• _ВЫБРАННЫЙ ОТРЫВОК_
Летчики не сразу вышли из машины. Лишь убедившись, что имеют дело с партизанами, они выбросили трап и спустились на землю. В тот же миг пилоты снова оказались в воздухе. Их подхватили сильные партизанские руки и начали подбрасывать вверх. Потом все обменивались с ними крепкими рукопожатиями, целовались и обнимались. Партизаны смотрели на летчиков с восхищением: «Это же родные наши соколы! С Большой земли, из самой Москвы!»
Припомнилось, как еще совсем недавно мы искали в лесу грузы, сбрасываемые с самолетов. Почти на каждом мешке были надписи: «Привет белорусским партизанам!», «Летчики желают успехов вам, боевые друзья». А теперь перед нами авторы этих сердечных строк — бесстрашные советские авиаторы. Тут же, у самолета, завязывается оживленная беседа. Посланцы Москвы не успевают отвечать на наши вопросы. Они рассказывают о родной столице: как она выглядит, как живут москвичи. Нам приятно было узнать, что в Москве поддерживается образцовый порядок, что люди работают с глубокой верой в победу над врагом.
За несколько минут партизаны разгрузили самолет. Груз оказался очень ценный — автоматы, противотанковые ружья, патроны, тол, капсюли-детонаторы. Один из летчиков достал целый мешок газет. По рукам пошли «Правда», «Известия», «Советская Белоруссия». Тут же, у костров, люди читали газеты.

• _ПИСЬМЕННОЕ ЗАДАНИЕ 1_
Переведите на английский язык следующее предложение из отрывка о встрече партизан с летчиками: «Груз оказался очень ценный — автоматы, противотанковые ружья, патроны, тол, капсюли-детонаторы».
• _ПИСЬМЕННОЕ ЗАДАНИЕ 2_
Напишите продолжение отрывка о встрече партизан с летчиками, начав сразу после его последнего предложения.

Записи из коллекции
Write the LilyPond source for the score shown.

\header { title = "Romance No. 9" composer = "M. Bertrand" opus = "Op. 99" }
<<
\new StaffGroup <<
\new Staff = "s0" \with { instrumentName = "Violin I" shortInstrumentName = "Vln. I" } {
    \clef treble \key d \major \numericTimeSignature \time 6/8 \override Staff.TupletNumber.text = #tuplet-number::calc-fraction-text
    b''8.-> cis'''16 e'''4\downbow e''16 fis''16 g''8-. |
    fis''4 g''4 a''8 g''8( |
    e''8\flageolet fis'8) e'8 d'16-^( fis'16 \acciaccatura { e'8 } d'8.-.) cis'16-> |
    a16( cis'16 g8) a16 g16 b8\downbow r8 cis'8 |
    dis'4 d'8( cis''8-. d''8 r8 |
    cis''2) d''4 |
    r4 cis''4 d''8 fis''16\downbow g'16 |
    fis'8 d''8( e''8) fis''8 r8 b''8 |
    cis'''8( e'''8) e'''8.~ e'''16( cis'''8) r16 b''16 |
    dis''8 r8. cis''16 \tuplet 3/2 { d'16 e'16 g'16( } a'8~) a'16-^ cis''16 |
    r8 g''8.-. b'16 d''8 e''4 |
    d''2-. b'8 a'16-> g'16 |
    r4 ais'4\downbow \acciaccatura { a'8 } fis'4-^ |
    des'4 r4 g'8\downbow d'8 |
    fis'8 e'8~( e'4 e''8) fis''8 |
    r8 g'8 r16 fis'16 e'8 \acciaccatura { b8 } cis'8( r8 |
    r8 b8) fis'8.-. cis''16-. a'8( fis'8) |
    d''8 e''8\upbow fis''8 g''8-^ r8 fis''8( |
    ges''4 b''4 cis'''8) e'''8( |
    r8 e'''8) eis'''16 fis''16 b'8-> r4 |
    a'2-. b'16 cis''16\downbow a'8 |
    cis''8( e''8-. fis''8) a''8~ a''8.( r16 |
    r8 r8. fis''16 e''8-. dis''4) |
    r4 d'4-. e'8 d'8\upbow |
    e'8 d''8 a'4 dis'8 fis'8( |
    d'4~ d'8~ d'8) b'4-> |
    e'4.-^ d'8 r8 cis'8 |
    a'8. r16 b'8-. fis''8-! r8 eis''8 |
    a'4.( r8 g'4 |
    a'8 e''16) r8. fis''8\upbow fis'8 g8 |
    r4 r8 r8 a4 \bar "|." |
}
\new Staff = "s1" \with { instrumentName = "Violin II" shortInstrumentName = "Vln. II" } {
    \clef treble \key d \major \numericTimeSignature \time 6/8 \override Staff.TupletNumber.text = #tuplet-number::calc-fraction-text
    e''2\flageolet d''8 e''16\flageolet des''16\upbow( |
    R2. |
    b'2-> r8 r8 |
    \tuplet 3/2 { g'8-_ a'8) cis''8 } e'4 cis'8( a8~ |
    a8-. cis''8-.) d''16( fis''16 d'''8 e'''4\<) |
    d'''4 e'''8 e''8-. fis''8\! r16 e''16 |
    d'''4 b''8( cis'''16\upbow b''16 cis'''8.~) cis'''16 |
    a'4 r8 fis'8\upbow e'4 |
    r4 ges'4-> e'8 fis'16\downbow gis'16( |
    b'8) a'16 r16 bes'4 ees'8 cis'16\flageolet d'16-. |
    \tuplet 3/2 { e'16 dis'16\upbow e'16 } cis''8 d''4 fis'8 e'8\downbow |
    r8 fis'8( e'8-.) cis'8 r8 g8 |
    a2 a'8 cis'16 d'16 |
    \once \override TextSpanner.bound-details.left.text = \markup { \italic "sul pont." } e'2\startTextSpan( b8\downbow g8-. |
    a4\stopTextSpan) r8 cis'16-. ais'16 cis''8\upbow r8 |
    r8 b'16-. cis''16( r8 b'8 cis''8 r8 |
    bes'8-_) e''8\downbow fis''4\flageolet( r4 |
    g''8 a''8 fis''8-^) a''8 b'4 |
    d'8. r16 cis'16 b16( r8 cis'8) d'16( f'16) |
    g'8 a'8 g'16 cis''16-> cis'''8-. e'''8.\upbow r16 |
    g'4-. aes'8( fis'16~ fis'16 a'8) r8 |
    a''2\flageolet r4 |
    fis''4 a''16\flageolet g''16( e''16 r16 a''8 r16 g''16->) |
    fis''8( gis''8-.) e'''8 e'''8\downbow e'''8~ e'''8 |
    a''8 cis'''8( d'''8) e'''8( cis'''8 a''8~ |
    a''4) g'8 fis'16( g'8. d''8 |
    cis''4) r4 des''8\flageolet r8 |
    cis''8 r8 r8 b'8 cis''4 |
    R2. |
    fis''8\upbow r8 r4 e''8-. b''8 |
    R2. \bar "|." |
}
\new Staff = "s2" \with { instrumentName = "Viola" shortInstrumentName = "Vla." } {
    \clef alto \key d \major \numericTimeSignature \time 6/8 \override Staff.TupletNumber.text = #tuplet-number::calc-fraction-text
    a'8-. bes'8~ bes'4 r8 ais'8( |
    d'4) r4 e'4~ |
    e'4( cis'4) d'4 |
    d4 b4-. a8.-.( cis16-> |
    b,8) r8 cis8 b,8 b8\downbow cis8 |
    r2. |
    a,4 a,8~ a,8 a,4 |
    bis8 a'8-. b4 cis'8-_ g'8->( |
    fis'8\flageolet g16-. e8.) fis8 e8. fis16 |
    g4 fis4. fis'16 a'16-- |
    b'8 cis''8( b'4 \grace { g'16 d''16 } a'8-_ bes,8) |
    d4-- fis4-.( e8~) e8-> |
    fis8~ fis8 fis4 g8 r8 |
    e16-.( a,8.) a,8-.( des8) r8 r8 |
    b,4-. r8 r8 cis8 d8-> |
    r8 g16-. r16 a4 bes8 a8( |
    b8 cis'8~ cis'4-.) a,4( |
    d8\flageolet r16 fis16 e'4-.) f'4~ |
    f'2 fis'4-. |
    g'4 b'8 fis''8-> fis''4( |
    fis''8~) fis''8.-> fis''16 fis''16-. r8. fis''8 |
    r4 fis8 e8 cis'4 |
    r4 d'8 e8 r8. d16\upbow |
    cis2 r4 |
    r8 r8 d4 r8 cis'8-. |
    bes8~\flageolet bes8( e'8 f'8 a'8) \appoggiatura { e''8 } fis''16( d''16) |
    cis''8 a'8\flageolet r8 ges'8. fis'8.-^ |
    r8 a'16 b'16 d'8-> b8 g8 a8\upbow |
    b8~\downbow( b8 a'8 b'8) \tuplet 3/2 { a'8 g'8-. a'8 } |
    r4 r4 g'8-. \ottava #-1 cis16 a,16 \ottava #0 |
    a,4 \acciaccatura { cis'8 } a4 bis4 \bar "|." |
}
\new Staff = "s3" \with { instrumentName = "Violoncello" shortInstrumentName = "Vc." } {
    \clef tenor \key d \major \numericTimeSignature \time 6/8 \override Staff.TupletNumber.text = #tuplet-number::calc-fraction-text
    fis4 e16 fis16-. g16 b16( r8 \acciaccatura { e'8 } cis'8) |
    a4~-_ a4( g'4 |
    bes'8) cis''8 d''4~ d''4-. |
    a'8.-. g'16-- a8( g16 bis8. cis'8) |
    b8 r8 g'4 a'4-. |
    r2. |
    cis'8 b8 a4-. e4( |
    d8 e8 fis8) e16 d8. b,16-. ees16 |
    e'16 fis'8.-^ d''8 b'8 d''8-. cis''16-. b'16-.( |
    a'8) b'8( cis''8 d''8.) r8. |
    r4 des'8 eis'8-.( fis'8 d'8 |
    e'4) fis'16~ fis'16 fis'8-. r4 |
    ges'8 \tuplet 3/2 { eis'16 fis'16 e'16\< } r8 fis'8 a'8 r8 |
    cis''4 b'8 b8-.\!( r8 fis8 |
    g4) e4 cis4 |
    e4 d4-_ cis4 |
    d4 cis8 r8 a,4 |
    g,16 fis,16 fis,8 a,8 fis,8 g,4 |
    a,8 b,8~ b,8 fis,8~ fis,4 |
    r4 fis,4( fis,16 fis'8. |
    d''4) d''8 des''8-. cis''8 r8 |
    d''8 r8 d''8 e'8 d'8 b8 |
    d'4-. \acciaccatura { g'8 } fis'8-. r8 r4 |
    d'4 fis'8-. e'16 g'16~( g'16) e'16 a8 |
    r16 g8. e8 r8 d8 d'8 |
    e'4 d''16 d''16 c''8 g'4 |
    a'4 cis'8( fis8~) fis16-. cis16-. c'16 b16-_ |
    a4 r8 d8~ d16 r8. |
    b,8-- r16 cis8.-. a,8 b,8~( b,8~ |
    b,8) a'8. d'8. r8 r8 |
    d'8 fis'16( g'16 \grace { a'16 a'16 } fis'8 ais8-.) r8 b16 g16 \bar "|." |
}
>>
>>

• _РЕЗУЛЬТАТ 1_
The cargo turned out to be very valuable: submachine guns, anti-tank rifles, cartridges, TNT, and blasting caps.

• _РЕЗУЛЬТАТ 2_
В машину внесли тяжелораненых и больных. Летчики попрощались с нами. Вскоре самолет плавно взмыл в небо и скрылся в ночной темноте.
Сердца наши наполнились большой радостью и гордостью. Мы физически ощущали близость Москвы, словно между нами и столицей не существовало ни многокилометрового пространства, ни вражеского фронта.
— Теперь не надо будет жалеть каждый патрон, — говорил один из партизан, показывая товарищам на полученный груз. — Повоюем…
— Да, теперь красота, — подтвердил другой.
— А я больше всего боялся, как бы не ранило в бою, — вступил в разговор третий. — Если ранят, куда, думаю, деваться? Лекарств мало, больницы поблизости нет. А сейчас? В случае чего на Большую землю отправят, там подлечат — и назад. Как в армии…
Много нового внесла в партизанскую жизнь надежная связь с Москвой. Штаб соединения получил возможность лучше снабжать отряды оружием и боеприпасами, особенно взрывчаткой и капсюлями-детонаторами, противотанковыми ружьями, магнитными минами с часовым механизмом. В отрядах появились подразделения автоматчиков и подрывников. Создались условия для широкого применения новых форм борьбы с оккупантами.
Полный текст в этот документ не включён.